▸ PASSAGE PROVIDED
----

Given only the limited info you have provided, and assuming that the only variable is the size of the transfer, I think that traffic shaping is a good possible explanation. The transfer of the data in FTP is in a single FTP connection, and it is reasonably easy for routers to give lower priority to "bulk" traffic like FTP. I don't think that doing a ping to the other end while the transfer is in progress will necessarily give you an accurate indication of the limiting that the FTP is seeing, since ping normally uses ICMP packets, and these would not be treated as part of the FTP data.

The only reliable way to see rate limiting is with a protocol analyzer, like the free Wireshark.

Traffic shaping is similar in concept to the "priority adjusting" programs that lower priority of CPU hogs. FTP tends to use as much bandwidth as possible, and the packets are generally at the MTU. Traffic shaping tries to give the light users a break by letting them go to the front of the line. You may be able to get better performance by buying a better class of service, or possibly by trying to make your traffic look like something else, (encapsulation) or reduce the size of the files (zip) and make it a bunch of shorter TCP connections (trying to defeat traffic shaping) by splitting the file into more small pieces (zip followed by zipsplit). Depending on the traffic shaping, this may or may not have any effect, as it may be limiting based on source/destination ip, or may know that the multiple data connections are related to the same ftp control connection.

You could try an FTP to the null device, but you should probably watch the data with Wireshark while you do that to see if the rate gets throttled back as the transfer progresses.

Jon
it depends
Wim Van den Wyngaert
Honored Contributor

Re: Varing response times for FTP file transfer process

Labadies comamnd will not work on your ucx version.

----

▸ SOURCE DATA

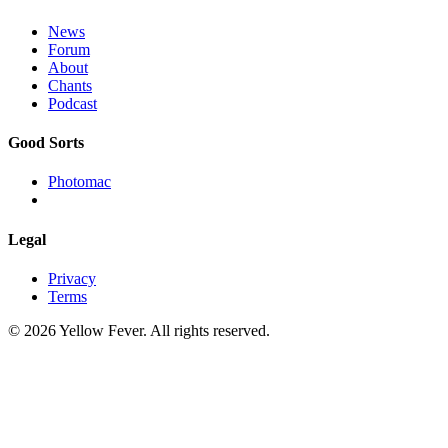
News
Forum
About
Chants
Podcast
Good Sorts
Photomac
Legal
Privacy
Terms
© 2026 Yellow Fever. All rights reserved.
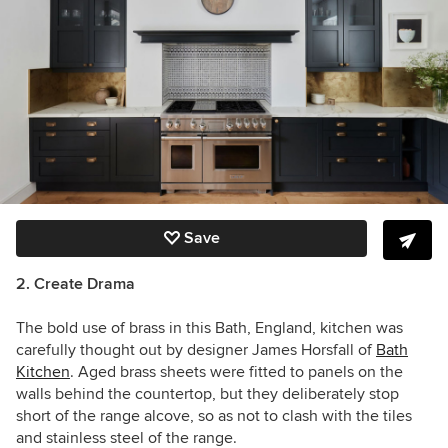
Save
2. Create Drama
The bold use of brass in this
Bath, England,
kitchen was
carefully thought out by designer
James Horsfall
of
Bath
Kitchen
. Aged brass sheets were fitted to panels on the
walls behind the countertop, but they deliberately stop
short of the range alcove, so as not to clash with the tiles
and stainless steel of the range.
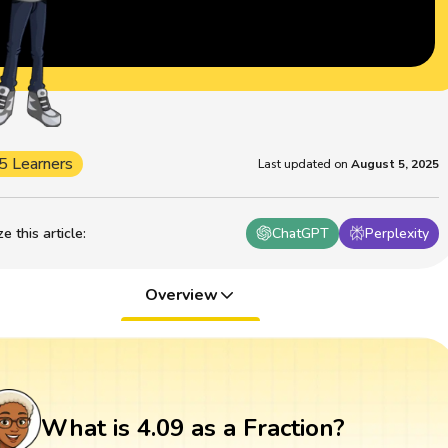
5 Learners
Last updated on
August 5, 2025
 this article
:
ChatGPT
Perplexity
Overview
What is 4.09 as a Fraction?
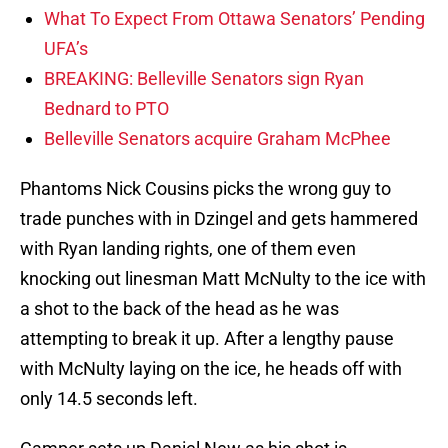
What To Expect From Ottawa Senators’ Pending
UFA’s
BREAKING: Belleville Senators sign Ryan
Bednard to PTO
Belleville Senators acquire Graham McPhee
Phantoms Nick Cousins picks the wrong guy to
trade punches with in Dzingel and gets hammered
with Ryan landing rights, one of them even
knocking out linesman Matt McNulty to the ice with
a shot to the back of the head as he was
attempting to break it up. After a lengthy pause
with McNulty laying on the ice, he heads off with
only 14.5 seconds left.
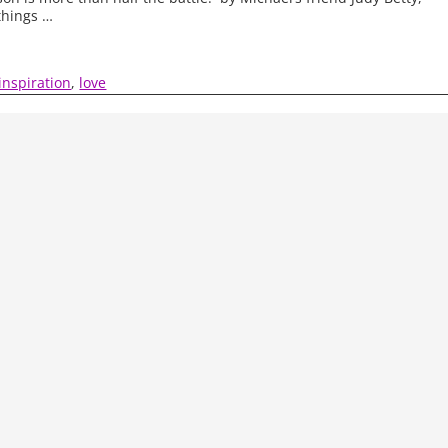
things
…
inspiration
,
love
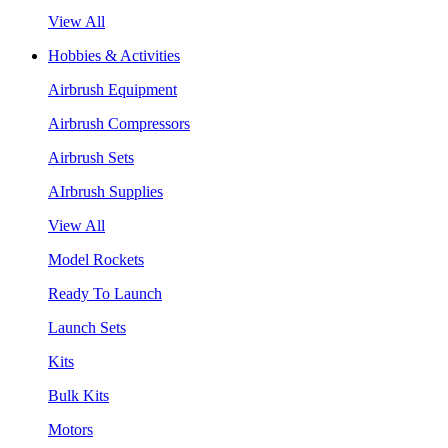
View All
Hobbies & Activities
Airbrush Equipment
Airbrush Compressors
Airbrush Sets
AIrbrush Supplies
View All
Model Rockets
Ready To Launch
Launch Sets
Kits
Bulk Kits
Motors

----

▸ EXERCISE DESCRIPTION
Write out the section of the forum reply on FTP traffic shaping that begins at the words "Given only the" and stops after "the FTP data.". The listing comes from a separate source.

▸ WRITTEN ANSWER
Given only the limited info you have provided, and assuming that the only variable is the size of the transfer, I think that traffic shaping is a good possible explanation. The transfer of the data in FTP is in a single FTP connection, and it is reasonably easy for routers to give lower priority to "bulk" traffic like FTP. I don't think that doing a ping to the other end while the transfer is in progress will necessarily give you an accurate indication of the limiting that the FTP is seeing, since ping normally uses ICMP packets, and these would not be treated as part of the FTP data.